As evidence of how intensely serious was the situation, let it be
chronicled that, for the first time in his scatter-brained campus career,
T. Haviland Hicks, Jr., did not dare strum his banjo and roar out ballads
to torture his long-suffering colleagues. Popular and beloved as he was,
the gladsome youth hesitated to shatter the quietude of the campus with
his saengerfest, knowing as he did what a terrible blow Thor's utterly
astounding announcement had been to the college.

It was nine o'clock, one night two weeks after the day when John Thorwald,
better known as Thor, the Prodigious Prodigy, so mysteriously produced by
Hicks, had stolidly paralyzed old Bannister by unemotionally stating his
decision to play no more football. Since then, to quote the Phillyloo Bird,
"Bannister has staggered around the ring like a prizefighter with the
Referee counting off ten seconds and trying to fight again before he takes
the count." In truth, the students had made a fatal mistake in building
all their hopes of victory on that blond giant, Thor; seeing his wonderful
prowess, and beholding how, in the first week of the season, the Norwegian
Colossus had ripped to shreds the Varsity line which even the heavy Ballard
eleven of the year before could not batter, it was but natural that the
enthusiastic youths should think of the Championship chances in terms of
Thor. For one week, enthusiasm and excitement soared higher and higher,
and then, to use a phrase of fiction, everything fell with a dull,
sickening thud!

In vain did Coach Corridan, the staff of Assistant Coaches, Captain Butch
Brewster, and others strive to resuscitate football spirit; nightly
mass-meetings were held, and enough perfervid oratory hurled to move a
Russian fortress, but to no avail. It was useless to argue that, without
Thor, Bannister had an eleven better than that of last year, which so
nearly missed the Championship.
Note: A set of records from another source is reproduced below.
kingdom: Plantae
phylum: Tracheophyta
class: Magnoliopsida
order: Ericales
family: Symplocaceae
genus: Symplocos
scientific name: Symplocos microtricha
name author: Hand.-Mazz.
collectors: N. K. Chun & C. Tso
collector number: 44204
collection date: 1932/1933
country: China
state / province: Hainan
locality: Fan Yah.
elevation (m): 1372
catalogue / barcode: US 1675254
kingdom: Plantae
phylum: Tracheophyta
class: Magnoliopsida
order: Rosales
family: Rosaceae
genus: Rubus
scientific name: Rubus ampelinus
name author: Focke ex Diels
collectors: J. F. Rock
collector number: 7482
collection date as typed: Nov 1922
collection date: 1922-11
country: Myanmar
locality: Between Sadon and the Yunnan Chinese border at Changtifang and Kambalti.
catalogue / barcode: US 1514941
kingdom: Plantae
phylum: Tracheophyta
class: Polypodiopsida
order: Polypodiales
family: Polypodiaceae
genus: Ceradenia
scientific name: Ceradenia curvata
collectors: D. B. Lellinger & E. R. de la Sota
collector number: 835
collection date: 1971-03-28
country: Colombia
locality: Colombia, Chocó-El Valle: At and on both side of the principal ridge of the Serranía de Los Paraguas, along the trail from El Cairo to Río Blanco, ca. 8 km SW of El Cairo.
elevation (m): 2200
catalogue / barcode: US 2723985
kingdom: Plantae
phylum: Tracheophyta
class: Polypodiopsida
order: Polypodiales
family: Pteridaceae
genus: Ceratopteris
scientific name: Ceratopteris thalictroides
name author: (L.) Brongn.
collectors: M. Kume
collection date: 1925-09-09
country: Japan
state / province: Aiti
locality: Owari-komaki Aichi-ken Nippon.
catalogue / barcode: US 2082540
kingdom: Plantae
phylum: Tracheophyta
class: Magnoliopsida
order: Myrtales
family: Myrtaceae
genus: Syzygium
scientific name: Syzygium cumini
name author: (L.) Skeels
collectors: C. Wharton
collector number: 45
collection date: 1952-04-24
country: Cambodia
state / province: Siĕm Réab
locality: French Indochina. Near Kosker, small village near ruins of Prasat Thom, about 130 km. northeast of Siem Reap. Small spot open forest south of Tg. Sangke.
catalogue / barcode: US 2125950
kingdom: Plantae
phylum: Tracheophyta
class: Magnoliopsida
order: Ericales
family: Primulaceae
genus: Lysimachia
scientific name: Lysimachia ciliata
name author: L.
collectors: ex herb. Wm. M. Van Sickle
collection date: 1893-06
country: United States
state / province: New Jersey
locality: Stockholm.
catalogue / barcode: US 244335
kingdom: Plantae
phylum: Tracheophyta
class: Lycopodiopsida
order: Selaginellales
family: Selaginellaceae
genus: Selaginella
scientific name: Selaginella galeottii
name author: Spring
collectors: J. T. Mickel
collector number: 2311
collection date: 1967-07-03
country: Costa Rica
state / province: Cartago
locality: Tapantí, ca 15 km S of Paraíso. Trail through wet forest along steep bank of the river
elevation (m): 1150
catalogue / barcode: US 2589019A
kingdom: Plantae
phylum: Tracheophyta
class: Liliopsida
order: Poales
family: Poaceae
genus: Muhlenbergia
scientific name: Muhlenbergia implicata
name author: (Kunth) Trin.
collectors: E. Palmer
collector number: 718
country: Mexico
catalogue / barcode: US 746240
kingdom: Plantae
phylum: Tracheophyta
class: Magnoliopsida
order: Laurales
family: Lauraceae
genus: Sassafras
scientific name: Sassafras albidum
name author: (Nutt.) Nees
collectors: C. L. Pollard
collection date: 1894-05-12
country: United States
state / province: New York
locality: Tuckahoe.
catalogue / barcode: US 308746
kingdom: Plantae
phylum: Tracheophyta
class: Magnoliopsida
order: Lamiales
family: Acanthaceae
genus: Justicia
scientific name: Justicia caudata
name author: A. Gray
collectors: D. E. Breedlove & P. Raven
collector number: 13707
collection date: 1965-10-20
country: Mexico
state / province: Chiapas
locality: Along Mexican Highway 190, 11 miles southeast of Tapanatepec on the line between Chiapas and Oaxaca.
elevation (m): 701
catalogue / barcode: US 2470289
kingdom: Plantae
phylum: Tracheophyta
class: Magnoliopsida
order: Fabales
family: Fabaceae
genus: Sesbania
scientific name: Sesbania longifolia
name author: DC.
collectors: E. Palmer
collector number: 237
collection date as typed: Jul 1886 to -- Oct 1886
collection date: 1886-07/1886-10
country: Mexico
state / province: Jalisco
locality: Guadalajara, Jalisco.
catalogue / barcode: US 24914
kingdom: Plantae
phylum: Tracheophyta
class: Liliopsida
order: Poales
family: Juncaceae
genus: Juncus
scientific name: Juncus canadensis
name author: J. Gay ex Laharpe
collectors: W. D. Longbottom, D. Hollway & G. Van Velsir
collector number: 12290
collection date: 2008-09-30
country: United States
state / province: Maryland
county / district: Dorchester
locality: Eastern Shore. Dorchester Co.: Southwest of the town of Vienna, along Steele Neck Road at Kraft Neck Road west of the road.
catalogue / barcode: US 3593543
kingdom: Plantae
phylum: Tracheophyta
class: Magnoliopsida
The campus had seen the massive Thor's
prodigies; they knew he could not be stopped, and to attempt to arouse the
college to concert pitch over the eleven, with that mountain of muscle
blotting out vast sections of scenery, but not in football togs, was not
possible.

"One thing is sure," spoke Dad Pendleton seriously, gazing gloomily from
the window, "unless we get Thor in the line-up for the Big Games, our last
hope of the Championship is dead and interred! And I feel sorry for the big
fellow, for already the boys like him just about as much as a German
loves an Englishman; yet, arguments, threats, pleadings, and logic have
absolutely no effect on him. He has said 'No,' and that ends it!"

"He doesn't understand things, fellows," defended T. Haviland Hicks, Jr.,
with surprising earnestness. "Remember how bewildered he seemed at our
appeal to his college spirit, and his love for his Alma Mater. We might as
well have talked Choctaw to him!"

Butch Brewster, Socks Fitzpatrick, Dad Pendleton, Beef McNaughton, Deacon
Radford, Monty Merriweather, and Shad Fishpaw well remembered that night
after Thor's tragic decision, when they—part of a Committee formed of the
best athletes from all teams, and the most representative collegians of old
Bannister, had invaded Thor's room in Creighton Hall, to wrestle with the
recalcitrant Hercules. Even as Hicks spoke, they visioned it again.